With divided government at the national level, these state election results are set to have some of the largest impact on our politics in recent history. Since 2020 is a census year, the 2021-22 elected state legislatures will control the redistricting process ahead of the 2022 midterm elections. This sets up Republicans, especially in swing states, to make a strong attempt to retake the House of Representatives in 2022, solidifying their hold of swing state congressional districts through the redistricting process. This use of redistricting to create an advantage for one party is often referred to as “gerrymandering,” a contentious process that many see as unfair. 

This is also an important year for state government control as the newly held 6-3 conservative majority on the Supreme Court is in a position to strike down many of Democrats’ progressive policy goals, which would push these decisions onto the states. While there is no reasonable evidence that the Supreme Court would look to overturn either Roe v. Wade (which refers to abortion rights) or Obergefell v. Hodges (which refers to same-sex marriage), in the event these cases were overturned, decisions on abortion or same-sex marriage would fall back on individual states legislatures.  

Changes in the Democratic coalition 

In a post-election conference call of Democratic lawmakers on Thursday, Rep. Abigail Spanberger (D-VA), who won reelection by less than 7,000 votes, lashed out at progressive Democrats claiming their policy goals such as defunding the police and ending fracking nearly cost her reelection. The leaking of this call sparked large internal, and external, disagreements between prominent Democrats over the policy future of the party. 

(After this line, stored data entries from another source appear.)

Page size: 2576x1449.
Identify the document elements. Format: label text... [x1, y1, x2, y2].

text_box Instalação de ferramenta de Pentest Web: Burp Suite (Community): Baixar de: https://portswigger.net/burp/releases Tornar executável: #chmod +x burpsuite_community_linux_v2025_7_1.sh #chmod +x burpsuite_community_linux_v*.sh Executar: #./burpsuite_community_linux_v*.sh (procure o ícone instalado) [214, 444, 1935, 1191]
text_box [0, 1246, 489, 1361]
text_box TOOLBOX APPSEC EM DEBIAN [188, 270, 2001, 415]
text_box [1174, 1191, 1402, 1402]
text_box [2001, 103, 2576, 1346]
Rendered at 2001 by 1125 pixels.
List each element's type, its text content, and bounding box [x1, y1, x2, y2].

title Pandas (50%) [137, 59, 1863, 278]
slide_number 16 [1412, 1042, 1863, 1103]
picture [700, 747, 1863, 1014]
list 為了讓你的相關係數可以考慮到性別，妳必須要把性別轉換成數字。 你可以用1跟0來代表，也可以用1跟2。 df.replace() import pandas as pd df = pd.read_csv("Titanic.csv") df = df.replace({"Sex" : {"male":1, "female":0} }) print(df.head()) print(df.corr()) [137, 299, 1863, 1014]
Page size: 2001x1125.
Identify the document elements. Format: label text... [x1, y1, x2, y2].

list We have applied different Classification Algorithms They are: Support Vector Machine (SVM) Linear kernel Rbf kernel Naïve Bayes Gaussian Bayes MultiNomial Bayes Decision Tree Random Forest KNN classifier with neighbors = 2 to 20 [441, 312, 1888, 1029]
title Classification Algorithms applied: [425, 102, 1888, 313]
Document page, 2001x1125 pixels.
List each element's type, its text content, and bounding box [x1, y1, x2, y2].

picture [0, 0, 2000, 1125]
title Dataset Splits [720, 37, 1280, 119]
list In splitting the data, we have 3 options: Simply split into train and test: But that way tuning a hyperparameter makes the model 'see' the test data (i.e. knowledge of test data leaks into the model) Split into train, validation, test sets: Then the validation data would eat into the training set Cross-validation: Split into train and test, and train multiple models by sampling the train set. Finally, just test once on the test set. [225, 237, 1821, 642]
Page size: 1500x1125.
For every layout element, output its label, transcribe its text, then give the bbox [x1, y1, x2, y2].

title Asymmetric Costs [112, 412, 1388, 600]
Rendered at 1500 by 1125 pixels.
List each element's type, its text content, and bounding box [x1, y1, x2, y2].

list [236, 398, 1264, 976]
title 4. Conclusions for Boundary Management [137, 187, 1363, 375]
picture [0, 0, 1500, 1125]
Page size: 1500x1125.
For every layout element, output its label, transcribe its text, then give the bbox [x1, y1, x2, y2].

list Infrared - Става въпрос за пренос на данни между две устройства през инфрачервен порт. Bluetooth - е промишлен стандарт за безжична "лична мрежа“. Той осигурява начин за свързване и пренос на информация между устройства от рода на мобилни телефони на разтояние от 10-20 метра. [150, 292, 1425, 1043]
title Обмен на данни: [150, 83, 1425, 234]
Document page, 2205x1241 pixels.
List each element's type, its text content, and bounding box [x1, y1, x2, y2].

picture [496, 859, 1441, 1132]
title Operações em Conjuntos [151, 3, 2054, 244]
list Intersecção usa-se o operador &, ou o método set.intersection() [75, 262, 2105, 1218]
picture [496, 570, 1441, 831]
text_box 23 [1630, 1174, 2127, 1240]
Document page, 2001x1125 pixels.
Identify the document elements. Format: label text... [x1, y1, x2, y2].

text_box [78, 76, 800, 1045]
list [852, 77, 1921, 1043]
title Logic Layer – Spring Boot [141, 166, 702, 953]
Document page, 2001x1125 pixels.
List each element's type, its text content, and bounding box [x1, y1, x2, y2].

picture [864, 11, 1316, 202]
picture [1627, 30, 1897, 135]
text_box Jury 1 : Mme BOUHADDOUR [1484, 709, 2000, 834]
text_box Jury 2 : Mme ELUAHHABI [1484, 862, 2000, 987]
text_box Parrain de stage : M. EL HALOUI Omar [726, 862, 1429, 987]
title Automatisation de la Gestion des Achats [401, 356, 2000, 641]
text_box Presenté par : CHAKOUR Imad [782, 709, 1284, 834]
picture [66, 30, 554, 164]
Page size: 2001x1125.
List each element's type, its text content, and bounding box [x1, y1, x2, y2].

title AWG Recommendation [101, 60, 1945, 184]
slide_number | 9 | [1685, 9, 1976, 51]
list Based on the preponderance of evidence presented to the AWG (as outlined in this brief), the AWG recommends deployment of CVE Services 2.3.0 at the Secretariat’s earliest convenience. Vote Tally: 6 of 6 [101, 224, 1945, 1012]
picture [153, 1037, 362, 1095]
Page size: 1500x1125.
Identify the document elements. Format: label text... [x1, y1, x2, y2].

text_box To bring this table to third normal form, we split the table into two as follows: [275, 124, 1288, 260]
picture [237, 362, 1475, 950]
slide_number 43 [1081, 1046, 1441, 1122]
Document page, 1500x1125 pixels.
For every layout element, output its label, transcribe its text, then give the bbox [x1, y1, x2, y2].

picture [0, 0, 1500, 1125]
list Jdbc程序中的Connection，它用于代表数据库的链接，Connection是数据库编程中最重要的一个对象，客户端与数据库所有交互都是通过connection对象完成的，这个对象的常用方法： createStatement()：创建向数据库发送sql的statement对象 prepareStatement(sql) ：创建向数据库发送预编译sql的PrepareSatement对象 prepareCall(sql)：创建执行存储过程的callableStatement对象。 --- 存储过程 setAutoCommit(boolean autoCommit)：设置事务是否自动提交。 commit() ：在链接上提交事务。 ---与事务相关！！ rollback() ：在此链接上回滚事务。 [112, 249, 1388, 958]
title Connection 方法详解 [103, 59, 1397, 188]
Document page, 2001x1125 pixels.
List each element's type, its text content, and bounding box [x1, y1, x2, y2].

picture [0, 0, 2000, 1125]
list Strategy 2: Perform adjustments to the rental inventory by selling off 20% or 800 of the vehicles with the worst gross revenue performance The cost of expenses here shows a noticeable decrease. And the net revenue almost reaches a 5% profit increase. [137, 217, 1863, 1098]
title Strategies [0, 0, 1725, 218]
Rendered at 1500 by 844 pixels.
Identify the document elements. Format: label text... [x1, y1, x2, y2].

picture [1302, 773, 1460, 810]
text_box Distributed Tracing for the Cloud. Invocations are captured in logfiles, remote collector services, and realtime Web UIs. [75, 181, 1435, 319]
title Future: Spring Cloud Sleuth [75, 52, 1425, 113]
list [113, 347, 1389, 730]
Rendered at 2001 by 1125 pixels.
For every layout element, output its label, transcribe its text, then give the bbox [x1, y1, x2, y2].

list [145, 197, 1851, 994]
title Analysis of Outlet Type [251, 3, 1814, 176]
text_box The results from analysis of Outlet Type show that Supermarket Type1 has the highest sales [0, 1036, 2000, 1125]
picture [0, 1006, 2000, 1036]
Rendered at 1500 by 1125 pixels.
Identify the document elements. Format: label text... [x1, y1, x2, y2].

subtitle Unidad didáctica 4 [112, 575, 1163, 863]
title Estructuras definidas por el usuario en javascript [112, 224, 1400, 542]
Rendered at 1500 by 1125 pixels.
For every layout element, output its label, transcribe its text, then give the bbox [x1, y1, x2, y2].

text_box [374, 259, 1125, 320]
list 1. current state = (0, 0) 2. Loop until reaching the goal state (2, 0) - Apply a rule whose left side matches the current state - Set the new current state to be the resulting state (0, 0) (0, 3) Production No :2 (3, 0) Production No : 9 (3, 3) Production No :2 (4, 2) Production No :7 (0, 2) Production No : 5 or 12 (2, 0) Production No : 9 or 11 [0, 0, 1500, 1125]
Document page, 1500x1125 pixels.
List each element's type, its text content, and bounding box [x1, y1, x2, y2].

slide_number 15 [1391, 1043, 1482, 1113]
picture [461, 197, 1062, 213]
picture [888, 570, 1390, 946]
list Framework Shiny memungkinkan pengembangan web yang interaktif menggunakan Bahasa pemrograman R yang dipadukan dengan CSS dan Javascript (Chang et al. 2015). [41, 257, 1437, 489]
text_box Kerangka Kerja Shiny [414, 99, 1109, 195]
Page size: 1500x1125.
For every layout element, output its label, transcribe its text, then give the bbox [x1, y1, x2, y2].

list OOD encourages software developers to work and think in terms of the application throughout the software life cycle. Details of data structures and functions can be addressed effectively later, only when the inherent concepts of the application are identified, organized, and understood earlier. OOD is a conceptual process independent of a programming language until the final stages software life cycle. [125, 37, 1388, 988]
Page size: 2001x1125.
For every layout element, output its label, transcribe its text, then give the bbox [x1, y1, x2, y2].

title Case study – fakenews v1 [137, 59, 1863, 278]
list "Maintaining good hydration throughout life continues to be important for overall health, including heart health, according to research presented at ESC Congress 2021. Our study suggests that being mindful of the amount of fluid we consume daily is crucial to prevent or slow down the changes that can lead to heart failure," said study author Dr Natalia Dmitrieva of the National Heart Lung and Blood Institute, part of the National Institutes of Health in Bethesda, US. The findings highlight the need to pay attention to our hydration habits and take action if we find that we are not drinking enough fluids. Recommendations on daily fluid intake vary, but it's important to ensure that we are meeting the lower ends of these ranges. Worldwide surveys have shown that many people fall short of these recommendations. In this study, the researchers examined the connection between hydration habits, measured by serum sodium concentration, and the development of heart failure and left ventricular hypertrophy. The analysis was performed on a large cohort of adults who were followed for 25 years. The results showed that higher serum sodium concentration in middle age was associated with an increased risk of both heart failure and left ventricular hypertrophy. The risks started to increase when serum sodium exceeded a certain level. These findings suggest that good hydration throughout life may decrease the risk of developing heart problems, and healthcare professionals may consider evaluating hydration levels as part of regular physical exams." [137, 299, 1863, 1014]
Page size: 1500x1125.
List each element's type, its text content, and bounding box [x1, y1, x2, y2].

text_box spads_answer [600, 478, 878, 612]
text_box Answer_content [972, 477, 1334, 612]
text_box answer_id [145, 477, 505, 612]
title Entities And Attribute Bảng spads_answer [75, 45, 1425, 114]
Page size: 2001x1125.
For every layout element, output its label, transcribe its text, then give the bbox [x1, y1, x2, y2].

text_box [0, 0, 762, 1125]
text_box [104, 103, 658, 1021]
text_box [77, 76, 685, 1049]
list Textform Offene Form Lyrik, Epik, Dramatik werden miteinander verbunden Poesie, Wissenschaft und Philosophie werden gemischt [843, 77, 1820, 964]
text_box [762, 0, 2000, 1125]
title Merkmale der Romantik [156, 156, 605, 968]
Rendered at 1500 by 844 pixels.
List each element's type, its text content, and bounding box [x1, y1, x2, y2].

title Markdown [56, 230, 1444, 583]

Despite numerous high-ranking Democrats such as House Majority Whip James Clyburn (D-SC), claiming that sloganeering such as “defund the police” caused many democratic incumbents to lose their races

These internal struggles for Democrats highlight their biggest problem going forward in building a coalition of voters that can defeat a Republican candidate that has greater appeal than Donald Trump. Democrats also face a large problem in a growing Republican coalition that is including more Black and Hispanic voters, something many in the political elite who blamed Trump’s election in 2016 on white voters are having trouble explaining

According to CNN exit polls, Trump increased his vote share compared to 2016 in every demographic group except for white men, of which he lost 13 points. Trump gained 6 points among Latino men, 2 points among Latina women, 7 points among both Black men and women, and 3 points among white women. This in no way discounts the significant Black turnout for Biden in areas like Detroit and Atlanta that helped swing the election in his favor, but does represent that across the country, for whatever reason, non-white people have warmed up to Trump. 

The area that perhaps shows the results the most in Trump’s favor is Texas’ Zapata county, which is 85% Hispanic and on the Mexico border and, according to The Washington Post, has not voted for a Republican candidate since Reconstruction. In 2016, Trump lost Zapata to Hillary Clinton by 31-point margin, this year Trump beat Biden by 6 points.  

While the hole Trump leaves in the Republican Party will be hard to fill, for better and worse, there are a lot of signs pointing to Republican success in the coming elections. It is hard to blame people having optimism over Trump leaving the White House, but Democrats face a serious uphill battle over the four years, and if they continue to fight among themselves will face a serious challenge in two years.